**ASSIGNMENT**
Among the entries below, take the line with "(at 142.497 115.342))" and the line with "(at 147.102 132.842)", and output them and every line between them exactly, with nothing else.

*** DATA ***

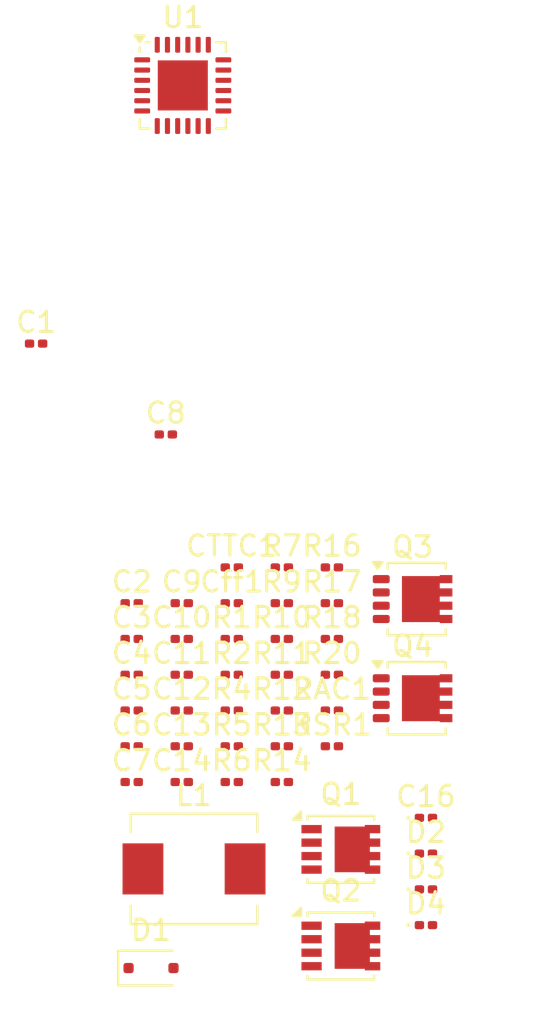
<source format=kicad_pcb>
(kicad_pcb
	(version 20241229)
	(generator "pcbnew")
	(generator_version "9.0")
	(general
		(thickness 1.6)
		(legacy_teardrops no)
	)
	(paper "A4")
	(layers
		(0 "F.Cu" signal)
		(2 "B.Cu" signal)
		(9 "F.Adhes" user "F.Adhesive")
		(11 "B.Adhes" user "B.Adhesive")
		(13 "F.Paste" user)
		(15 "B.Paste" user)
		(5 "F.SilkS" user "F.Silkscreen")
		(7 "B.SilkS" user "B.Silkscreen")
		(1 "F.Mask" user)
		(3 "B.Mask" user)
		(17 "Dwgs.User" user "User.Drawings")
		(19 "Cmts.User" user "User.Comments")
		(21 "Eco1.User" user "User.Eco1")
		(23 "Eco2.User" user "User.Eco2")
		(25 "Edge.Cuts" user)
		(27 "Margin" user)
		(31 "F.CrtYd" user "F.Courtyard")
		(29 "B.CrtYd" user "B.Courtyard")
		(35 "F.Fab" user)
		(33 "B.Fab" user)
		(39 "User.1" user)
		(41 "User.2" user)
		(43 "User.3" user)
		(45 "User.4" user)
	)
	(setup
		(pad_to_mask_clearance 0)
		(allow_soldermask_bridges_in_footprints no)
		(tenting front back)
		(pcbplotparams
			(layerselection 0x00000000_00000000_55555555_5755f5ff)
			(plot_on_all_layers_selection 0x00000000_00000000_00000000_00000000)
			(disableapertmacros no)
			(usegerberextensions no)
			(usegerberattributes yes)
			(usegerberadvancedattributes yes)
			(creategerberjobfile yes)
			(dashed_line_dash_ratio 12.000000)
			(dashed_line_gap_ratio 3.000000)
			(svgprecision 4)
			(plotframeref no)
			(mode 1)
			(useauxorigin no)
			(hpglpennumber 1)
			(hpglpenspeed 20)
			(hpglpendiameter 15.000000)
			(pdf_front_fp_property_popups yes)
			(pdf_back_fp_property_popups yes)
			(pdf_metadata yes)
			(pdf_single_document no)
			(dxfpolygonmode yes)
			(dxfimperialunits yes)
			(dxfusepcbnewfont yes)
			(psnegative no)
			(psa4output no)
			(plot_black_and_white yes)
			(sketchpadsonfab no)
			(plotpadnumbers no)
			(hidednponfab no)
			(sketchdnponfab yes)
			(crossoutdnponfab yes)
			(subtractmaskfromsilk no)
			(outputformat 1)
			(mirror no)
			(drillshape 1)
			(scaleselection 1)
			(outputdirectory "")
		)
	)
	(net 0 "")
	(net 1 "Net-(U1-ISET1)")
	(net 2 "Net-(Q4-G)")
	(net 3 "VREF")
	(net 4 "Net-(U1-~{ACDRV})")
	(net 5 "Net-(U1-TTC)")
	(net 6 "Net-(U1-VFB)")
	(net 7 "Battery Pack +")
	(net 8 "unconnected-(U1-~{BATDRV}-Pad23)")
	(net 9 "Net-(D1-A)")
	(net 10 "System")
	(net 11 "Net-(D4-K)")
	(net 12 "Adapter -")
	(net 13 "Net-(D1-K)")
	(net 14 "Net-(D3-K)")
	(net 15 "Net-(D2-K)")
	(net 16 "Net-(U1-SRP)")
	(net 17 "Net-(Q2-D)")
	(net 18 "Net-(U1-ISET2)")
	(net 19 "Net-(U1-TS)")
	(net 20 "Net-(Q4-D)")
	(net 21 "Net-(C14-Pad1)")
	(net 22 "Net-(Q1-G)")
	(net 23 "Net-(C16-Pad1)")
	(net 24 "Net-(D2-A)")
	(net 25 "Net-(D3-A)")
	(net 26 "Net-(D4-A)")
	(net 27 "Adapter +")
	(net 28 "Net-(Q3-G)")
	(net 29 "VPULLUP")
	(net 30 "Thermistor")
	(footprint "Resistor_SMD:R_0201_0603Metric" (layer "F.Cu") (at 142.497 117.092))
	(footprint "LED_SMD:LED_0201_0603Metric" (layer "F.Cu") (at 147.102 131.092))
	(footprint "Resistor_SMD:R_0201_0603Metric" (layer "F.Cu") (at 140.047 118.842))
	(footprint "Resistor_SMD:R_0201_0603Metric" (layer "F.Cu") (at 142.497 124.092))
	(footprint "Capacitor_SMD:C_0201_0603Metric" (layer "F.Cu") (at 132.697 124.092))
	(footprint "Capacitor_SMD:C_0201_0603Metric" (layer "F.Cu") (at 132.697 120.592))
	(footprint "Diode_SMD:D_SOD-323F" (layer "F.Cu") (at 133.642 134.942))
	(footprint "Capacitor_SMD:C_0201_0603Metric" (layer "F.Cu") (at 132.697 117.092))
	(footprint "Resistor_SMD:R_0201_0603Metric" (layer "F.Cu") (at 140.047 117.092))
	(footprint "Resistor_SMD:R_0201_0603Metric" (layer "F.Cu") (at 137.597 118.842))
	(footprint "Capacitor_SMD:C_0201_0603Metric" (layer "F.Cu") (at 137.597 117.092))
	(footprint "Capacitor_SMD:C_0201_0603Metric" (layer "F.Cu") (at 132.697 125.842))
	(footprint "Capacitor_SMD:C_0201_0603Metric" (layer "F.Cu") (at 132.697 122.342))
	(footprint "Capacitor_SMD:C_0201_0603Metric" (layer "F.Cu") (at 135.147 124.092))
	(footprint "Resistor_SMD:R_0201_0603Metric" (layer "F.Cu") (at 135.147 118.842))
	(footprint "Resistor_SMD:R_0201_0603Metric" (layer "F.Cu") (at 137.597 120.592))
	(footprint "Package_SO:Vishay_PowerPAK_1212-8_Single" (layer "F.Cu") (at 142.937 129.137))
	(footprint "Resistor_SMD:R_0201_0603Metric" (layer "F.Cu") (at 137.597 124.092))
	(footprint "Resistor_SMD:R_0201_0603Metric" (layer "F.Cu") (at 142.497 118.842))
	(footprint "Package_DFN_QFN:VQFN-24-1EP_4x4mm_P0.5mm_EP2.45x2.45mm" (layer "F.Cu") (at 135.197 91.763))
	(footprint "Capacitor_SMD:C_0201_0603Metric" (layer "F.Cu") (at 128.016 104.394))
	(footprint "Resistor_SMD:R_0201_0603Metric" (layer "F.Cu") (at 140.047 125.842))
	(footprint "Capacitor_SMD:C_0201_0603Metric" (layer "F.Cu") (at 135.147 117.092))
	(footprint "Resistor_SMD:R_0201_0603Metric" (layer "F.Cu") (at 140.047 115.342))
	(footprint "Resistor_SMD:R_0201_0603Metric" (layer "F.Cu") (at 142.497 122.342))
	(footprint "Resistor_SMD:R_0201_0603Metric" (layer "F.Cu") (at 137.597 125.842))
	(footprint "Capacitor_SMD:C_0201_0603Metric" (layer "F.Cu") (at 137.597 115.342))
	(footprint "Capacitor_SMD:C_0201_0603Metric" (layer "F.Cu") (at 135.147 122.342))
	(footprint "LED_SMD:LED_0201_0603Metric" (layer "F.Cu") (at 147.102 127.592))
	(footprint "Resistor_SMD:R_0201_0603Metric" (layer "F.Cu") (at 137.597 122.342))
	(footprint "Resistor_SMD:R_0201_0603Metric" (layer "F.Cu") (at 140.047 124.092))
	(footprint "Capacitor_SMD:C_0201_0603Metric" (layer "F.Cu") (at 134.366 108.839))
	(footprint "Inductor_SMD:L_Neosid_SM-PIC0512H" (layer "F.Cu") (at 135.747 130.092))
	(footprint "Resistor_SMD:R_0201_0603Metric" (layer "F.Cu") (at 140.047 122.342))
	(footprint "Resistor_SMD:R_0201_0603Metric" (layer "F.Cu") (at 140.047 120.592))
	(footprint "LED_SMD:LED_0201_0603Metric" (layer "F.Cu") (at 147.102 129.342))
	(footprint "Capacitor_SMD:C_0201_0603Metric" (layer "F.Cu") (at 135.147 120.592))
	(footprint "Package_SO:Vishay_PowerPAK_1212-8_Single" (layer "F.Cu") (at 142.937 133.862))
	(footprint "Capacitor_SMD:C_0201_0603Metric" (layer "F.Cu") (at 135.147 125.842))
	(footprint "Package_TO_SOT_SMD:LFPAK33" (layer "F.Cu") (at 146.447 121.742))
	(footprint "Resistor_SMD:R_0201_0603Metric" (layer "F.Cu") (at 142.497 115.342))
	(footprint "Resistor_SMD:R_0201_0603Metric" (layer "F.Cu") (at 142.497 120.592))
	(footprint "Package_TO_SOT_SMD:LFPAK33" (layer "F.Cu") (at 146.447 116.892))
	(footprint "LED_SMD:LED_0201_0603Metric"
		(layer "F.Cu")
		(uuid "f728bc58-96a9-4032-b44a-b21cb30c519b")
		(at 147.102 132.842)
		(descr "LED SMD 0201 (0603 Metric), square (rectangular) end terminal, IPC-7351 nominal, (Body size source: https://www.vishay.com/docs/20052/crcw0201e3.pdf), generated with kicad-footprint-generator")
		(tags "LED")
		(property "Reference" "D4"
			(at 0 -1.05 0)
			(layer "F.SilkS")
			(uuid "55ce91d2-6b98-4583-8add-15e47397a613")
			(effects
				(font
					(size 1 1)
					(thickness 0.15)
				)
			)
		)
		(property "Value" "LED"
			(at 0 1.05 0)
			(layer "F.Fab")
			(uuid "37ac708d-e1ac-42ea-9745-542a5a99421a")
			(effects
				(font
					(size 1 1)
					(thickness 0.15)
				)
			)
		)
		(property "Datasheet" "~"
			(at 0 0 0)
			(layer "F.Fab")
			(hide yes)
			(uuid "42815e1f-a04b-4daa-bfd3-4d0c752e0132")
			(effects
				(font
					(size 1.27 1.27)
					(thickness 0.15)
				)
			)
		)
		(property "Description" "Light emitting diode"
			(at 0 0 0)
			(layer "F.Fab")
			(hide yes)
			(uuid "9958a80c-58c5-4992-aaf1-4463e862f07f")
			(effects
				(font
					(size 1.27 1.27)
					(thickness 0.15)
				)
			)
		)
		
... [7418 chars truncated]
</source>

*** End of DATA ***

**EXPECTED ANSWER**
	(footprint "Resistor_SMD:R_0201_0603Metric" (layer "F.Cu") (at 142.497 115.342))
	(footprint "Resistor_SMD:R_0201_0603Metric" (layer "F.Cu") (at 142.497 120.592))
	(footprint "Package_TO_SOT_SMD:LFPAK33" (layer "F.Cu") (at 146.447 116.892))
	(footprint "LED_SMD:LED_0201_0603Metric"
		(layer "F.Cu")
		(uuid "f728bc58-96a9-4032-b44a-b21cb30c519b")
		(at 147.102 132.842)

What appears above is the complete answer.